Nerys scrambled for her pen. Wasn’t that one of the techniques? Telling them that you understand?
“Can I give you a tip?” the agent was saying. “You might want to try early in the morning. It will be quieter around seven. It’s also when we release the delivery slots for the—”
“Why can’t you book it for me? Surely you have access to the system?”
“I’m afraid we are unable to carry out customer actions on their behalf.”
“What if I told you that I’d lost both of my arms in a freak accident with a garden shredder?” asked the caller.
Nerys sat bolt upright. No! It couldn’t be…
Clovenhoof held his landline phone to his ear.
“Sir,” said the Dukoko customer service manager on the end of the line, “if you are a vulnerable customer then I can mark it on your account. Have you lost your arms?”

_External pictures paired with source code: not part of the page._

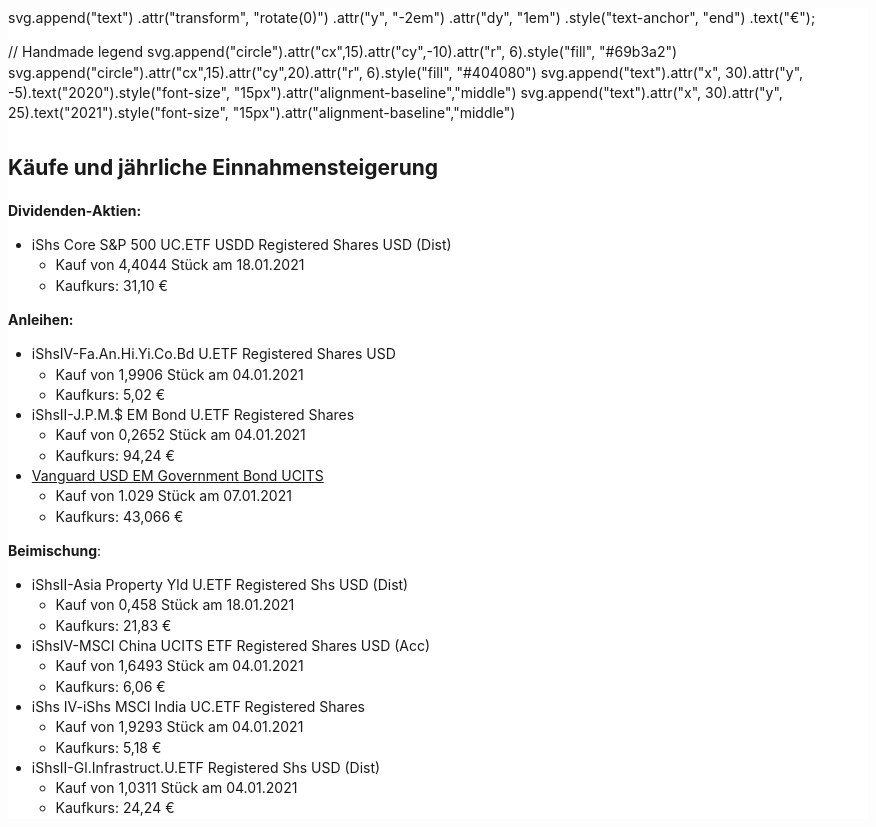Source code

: svg.append("text")
   .attr("transform", "rotate(0)")
   .attr("y", "-2em")
   .attr("dy", "1em")
   .style("text-anchor", "end")
   .text("€");

// Handmade legend
svg.append("circle").attr("cx",15).attr("cy",-10).attr("r", 6).style("fill", "#69b3a2")
svg.append("circle").attr("cx",15).attr("cy",20).attr("r", 6).style("fill", "#404080")
svg.append("text").attr("x", 30).attr("y", -5).text("2020").style("font-size", "15px").attr("alignment-baseline","middle")
svg.append("text").attr("x", 30).attr("y", 25).text("2021").style("font-size", "15px").attr("alignment-baseline","middle")
</script>


## Käufe und jährliche Einnahmensteigerung

**Dividenden-Aktien:**

- iShs Core S&P 500 UC.ETF USDD Registered Shares USD (Dist)
  - Kauf von 4,4044 Stück am 18.01.2021
  - Kaufkurs: 31,10 €


**Anleihen:**

- iShsIV-Fa.An.Hi.Yi.Co.Bd U.ETF Registered Shares USD
  - Kauf von 1,9906 Stück am 04.01.2021
  - Kaufkurs: 5,02 €
- iShsII-J.P.M.$ EM Bond U.ETF Registered Shares
  - Kauf von 0,2652 Stück am 04.01.2021
  - Kaufkurs: 94,24 €
- [Vanguard USD EM Government Bond UCITS](https://www.justetf.com/de/etf-profile.html?isin=IE00BZ163L38 "Vanguard USD EM Government Bond UCITS")
  - Kauf von 1.029 Stück am 07.01.2021
  - Kaufkurs: 43,066 €


**Beimischung**:

- iShsII-Asia Property Yld U.ETF Registered Shs USD (Dist)
  - Kauf von 0,458 Stück am 18.01.2021
  - Kaufkurs: 21,83 €
- iShsIV-MSCI China UCITS ETF Registered Shares USD (Acc)
  - Kauf von 1,6493 Stück am 04.01.2021
  - Kaufkurs: 6,06 €
- iShs IV-iShs MSCI India UC.ETF Registered Shares
  - Kauf von 1,9293 Stück am 04.01.2021
  - Kaufkurs: 5,18 €
- iShsII-Gl.Infrastruct.U.ETF Registered Shs USD (Dist)
  - Kauf von 1,0311 Stück am 04.01.2021
  - Kaufkurs: 24,24 €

“No, I asked you what if I had,” said Clovenhoof. “Would you make a booking for me then?”
“Sir, I know that it’s a difficult situation at the moment, but I have given you my best advice. Is there anything else that I can help you with today?”
“Yes, tell me more about the vulnerable thing.”
“What would you like to know?”
“What other ways can a person be vulnerable? Maybe I’m vulnerable in a different way?”
The agent paused. “It would be up to you to put forward your condition, sir. Can you tell me why you think you might be vulnerable?”
“No, I want you to guess.”
“Sir, I need to respectfully point out that there are many other people waiting to get through for our help. If you wanted to joke around then I’m afraid this is not the place for that.”